Защелкнув чемодан свой с драгоценной машинкой, Алексей Иванович вспомнил и о свертке с волосами наших девиц, и о тугой золотисто-каштановой косе Сонечки Нибелунговой (такой цвет волос особенно ценится). Не забыл и об уплате за номер, передав ее Гапке вместе с полтинником на чай. Все делал он теперь, как привык делать всю жизнь, как точно бы в эти несколько дней ничего не случилось, и только Люмьерскому не выплатил обещанных процентов, и потому лишь, что Люмьерского не случилось под рукой. Но я уверен, что он и о процентах подумал, проезжая на ваньке мимо парикмахерской, и даже утешил себя, что обязательно вышлет их из Киева. Подумал он и о самой Сонечке Нибелунговой, конечно, и о многом другом, что еще необходимо было загладить, но тут бричку шатнуло в сторону, темные тени обступили ее с двух сторон, тихий положительный голос сказал:
— Вылазь…
И чьи-то руки сволокли Козлинского с сиденья наземь.
— Як миленький,— проговорил другой голос, пожиже, после чего увесистый кулак ткнул Алексея Ивановича меж лопаток.
— Погодь,— возразил третий,— забирай сперва гроши…
Тем временем ванька мирно отъехал в сторону, а темные тени, насев на Козлинского, обшарили ему карманы, но, найдя всего лишь несколько червонцев, дали ему еще раза два по шее и кратко изложили свое требование: немедленно послать одного из них с запиской к кассирше за выручкой с вечера.
Дальнейшее развернулось перед глазами Алексея Ивановича, вероятно, как пьяный, страшный сон. Его отвели в номера «Ривьера». Туда недолго спустя явились кассирша, Клуня и хлопец, относивший записку. Трясущимися руками под угрозой смерти и уже совсем потерявший себя, принял Козлинский рапортичку и деньги, пытаясь знаками предупредить Клуню и не имея сил от страху произнести ни слова. Потом кассирша и Клуня ушли, за ними рванулся и Козлинский, но железные пальцы сдавили ему руку и вывели на улицу лишь тогда, когда помощи ждать было неоткуда.

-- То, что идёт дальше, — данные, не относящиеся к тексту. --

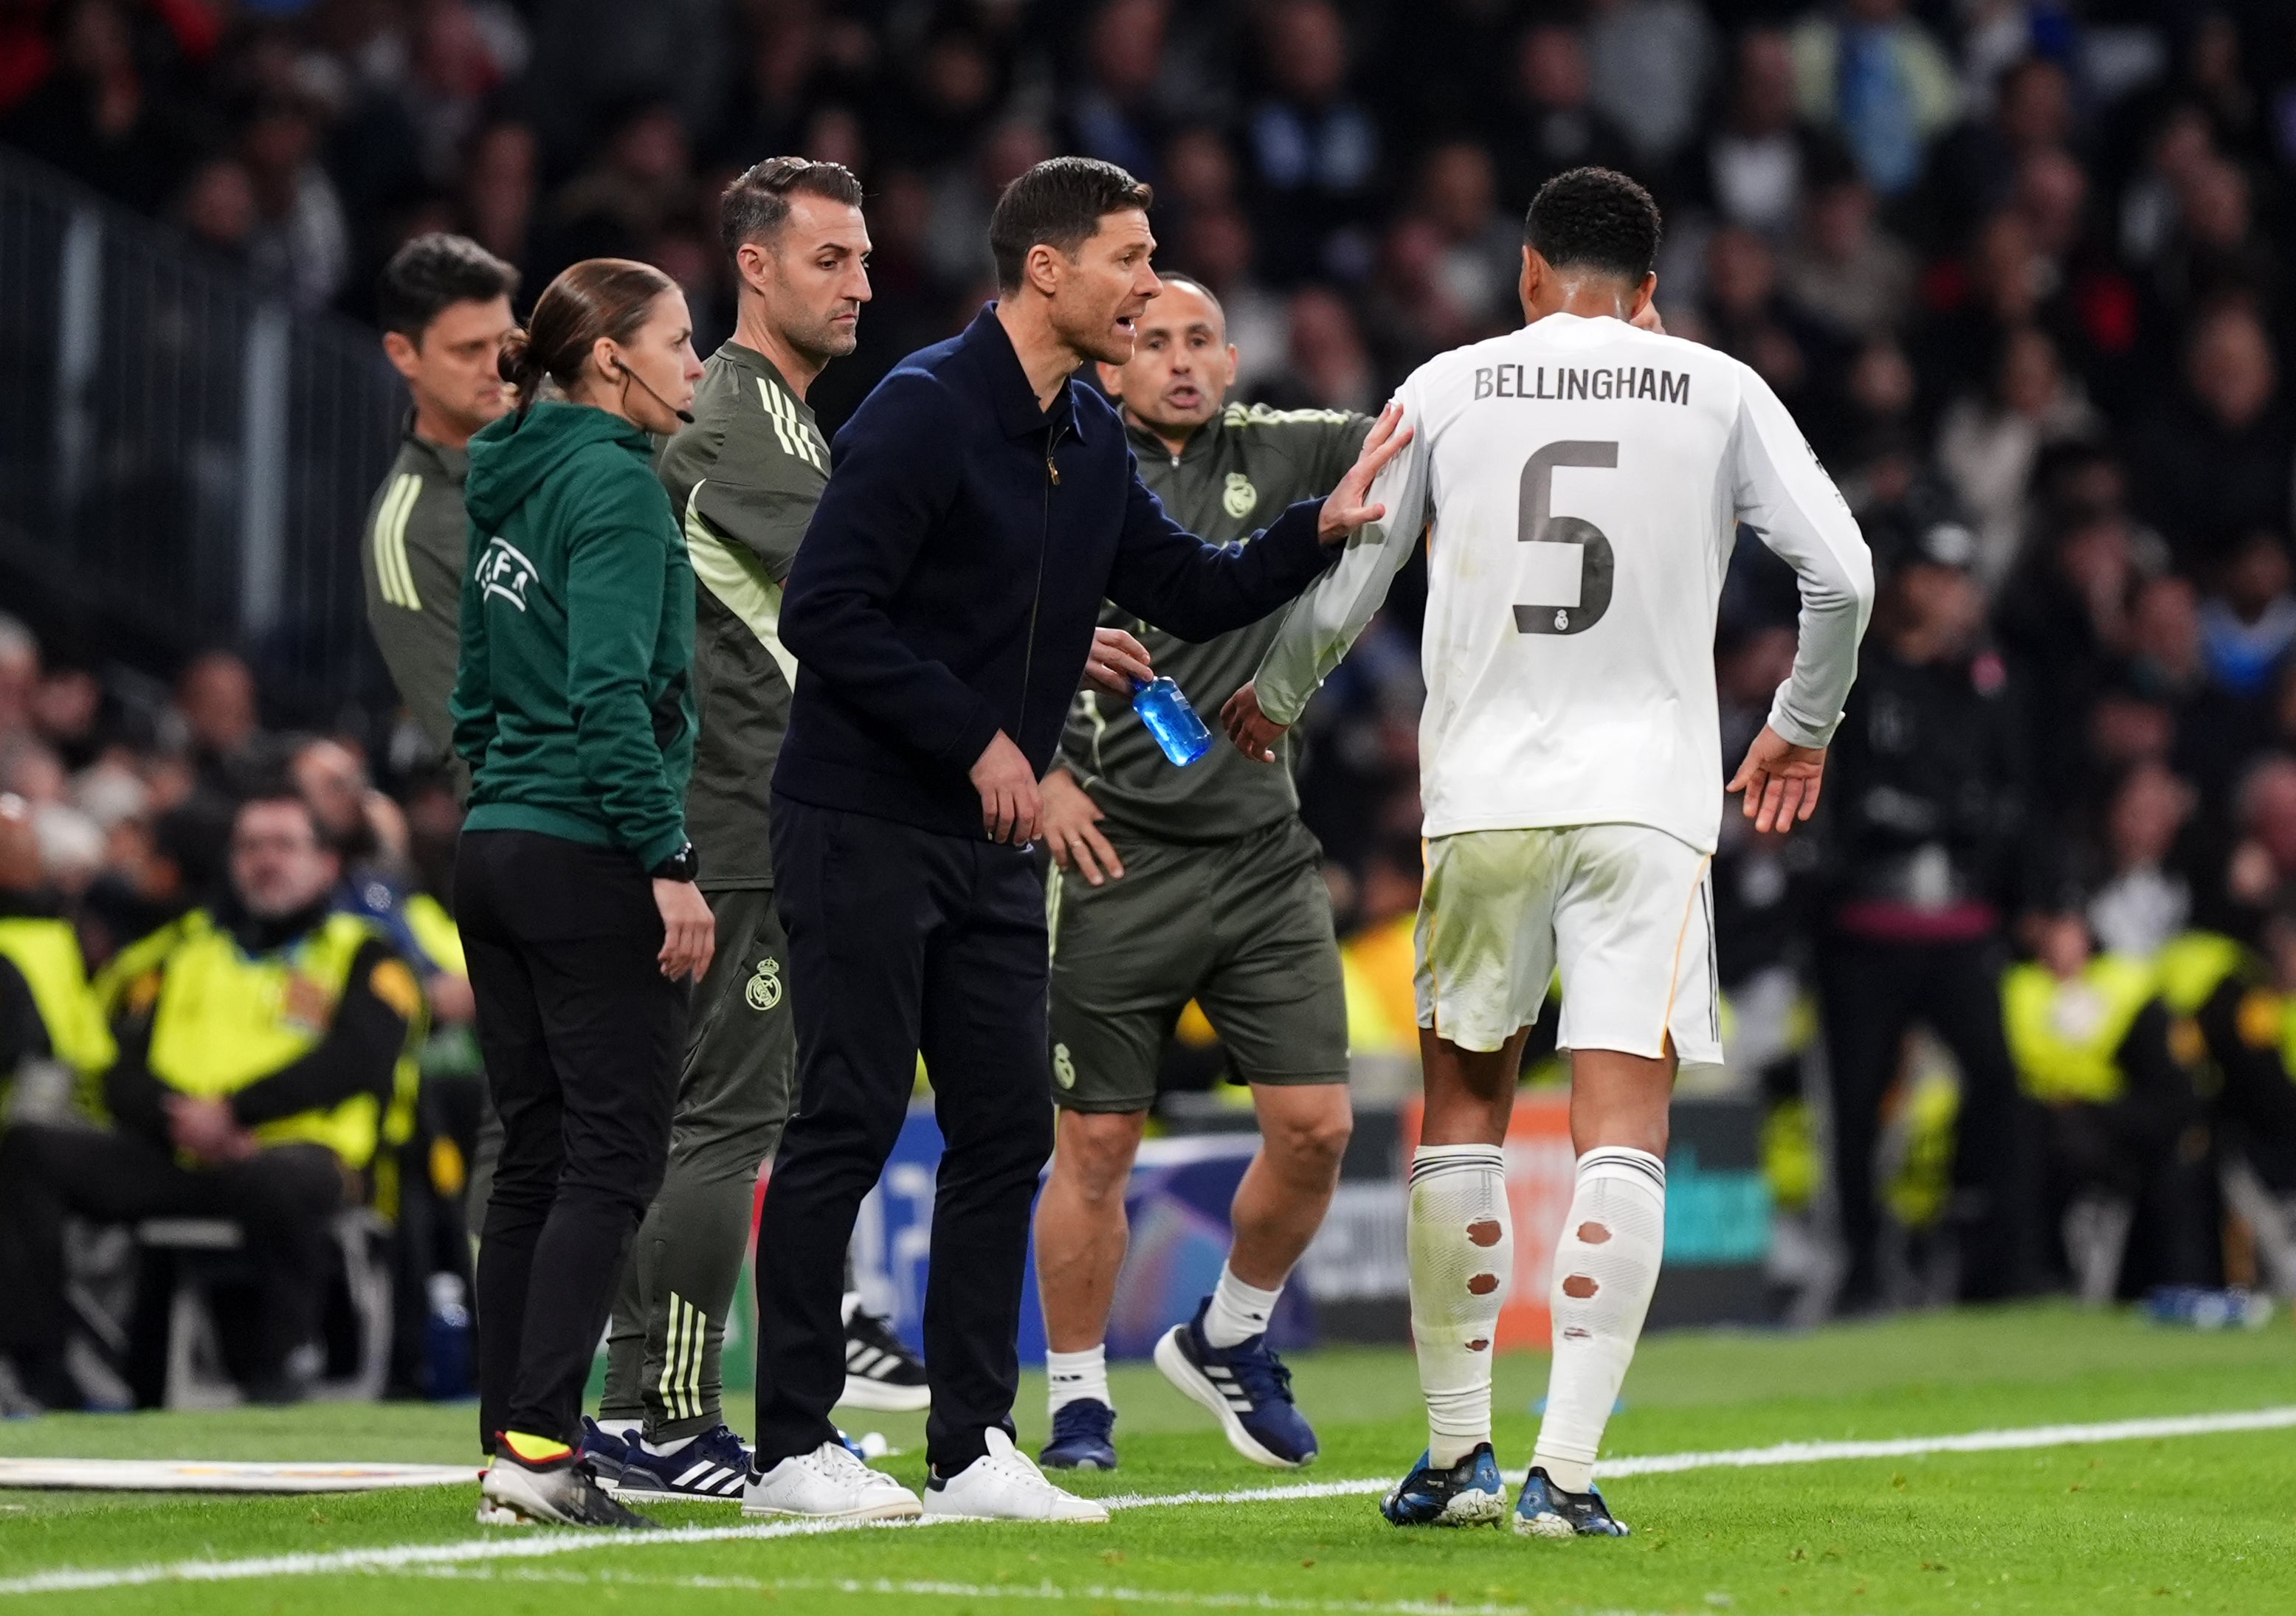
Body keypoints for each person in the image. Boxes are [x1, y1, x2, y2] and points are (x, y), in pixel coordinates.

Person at [746, 156, 1407, 1526]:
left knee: (1000, 1135)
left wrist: (1314, 530)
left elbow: (1184, 583)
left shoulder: (1085, 436)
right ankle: (793, 1448)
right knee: (847, 1122)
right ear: (1045, 270)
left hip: (986, 846)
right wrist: (983, 739)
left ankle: (975, 1444)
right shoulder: (924, 410)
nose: (1149, 284)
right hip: (867, 819)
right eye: (1129, 258)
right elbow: (827, 613)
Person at [1227, 168, 1872, 1536]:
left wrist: (1273, 697)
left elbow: (1355, 574)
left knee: (1462, 1102)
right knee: (1619, 1122)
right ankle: (1562, 1475)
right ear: (1648, 293)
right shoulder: (1714, 386)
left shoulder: (1451, 382)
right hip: (1647, 799)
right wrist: (1799, 727)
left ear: (1526, 274)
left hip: (1484, 799)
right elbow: (1847, 575)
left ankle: (1454, 1455)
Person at [581, 156, 925, 1505]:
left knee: (710, 1116)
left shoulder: (779, 421)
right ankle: (659, 1408)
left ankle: (648, 1400)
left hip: (735, 814)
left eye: (864, 258)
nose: (860, 283)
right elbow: (874, 591)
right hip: (738, 821)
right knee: (724, 1120)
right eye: (830, 259)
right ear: (757, 267)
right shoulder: (740, 422)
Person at [1032, 274, 1368, 1475]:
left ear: (1233, 362)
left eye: (1198, 342)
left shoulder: (1283, 451)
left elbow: (1433, 432)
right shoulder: (1061, 462)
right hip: (1112, 848)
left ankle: (1227, 1333)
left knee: (1317, 1126)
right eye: (1149, 340)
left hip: (1263, 851)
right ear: (1109, 364)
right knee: (1099, 1143)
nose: (1175, 360)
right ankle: (1077, 1404)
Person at [450, 257, 714, 1530]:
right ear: (610, 356)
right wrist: (668, 859)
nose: (697, 365)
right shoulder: (616, 485)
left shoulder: (506, 478)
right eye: (678, 342)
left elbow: (474, 693)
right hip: (585, 850)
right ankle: (545, 1452)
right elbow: (613, 696)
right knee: (612, 1154)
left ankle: (509, 1446)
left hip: (495, 841)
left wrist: (507, 793)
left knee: (537, 1158)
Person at [0, 787, 423, 1409]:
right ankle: (43, 1373)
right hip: (179, 1150)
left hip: (299, 1156)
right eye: (251, 846)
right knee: (31, 1150)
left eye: (285, 845)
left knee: (278, 1181)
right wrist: (180, 1119)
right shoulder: (181, 950)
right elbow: (119, 1063)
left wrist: (235, 1114)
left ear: (326, 864)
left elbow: (359, 1060)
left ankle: (275, 1370)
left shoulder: (363, 952)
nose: (266, 860)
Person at [1818, 523, 2040, 1312]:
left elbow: (2013, 798)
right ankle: (1860, 1268)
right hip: (1867, 925)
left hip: (1961, 922)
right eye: (1936, 574)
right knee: (1854, 1102)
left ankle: (1996, 1261)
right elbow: (1843, 805)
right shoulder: (1853, 674)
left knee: (1999, 1087)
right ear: (1904, 580)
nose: (1952, 591)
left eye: (1959, 576)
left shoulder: (1982, 681)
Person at [365, 233, 521, 779]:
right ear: (402, 353)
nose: (497, 367)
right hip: (578, 841)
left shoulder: (585, 426)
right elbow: (475, 745)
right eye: (467, 351)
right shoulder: (407, 532)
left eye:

— Добре,— молвил один из его спутников.
— Добре,— повторили за ним еще несколько голосов.
— А теперь буде тебе за наших брательников спасибо и за твое ласковое слово магарыч ,— сказал снова первый и не спеша, держась под самыми стенами домов, повел Козлинского под руку к уединенному перекрестку, туда, где одиноко шуршала по забору отклеившимися углами алая афишка. А там, заставив Алексея Ивановича стать на колени и помолиться за свою грешную душу, «благословил его на веки веков», нагим и срамным обручив со смертью.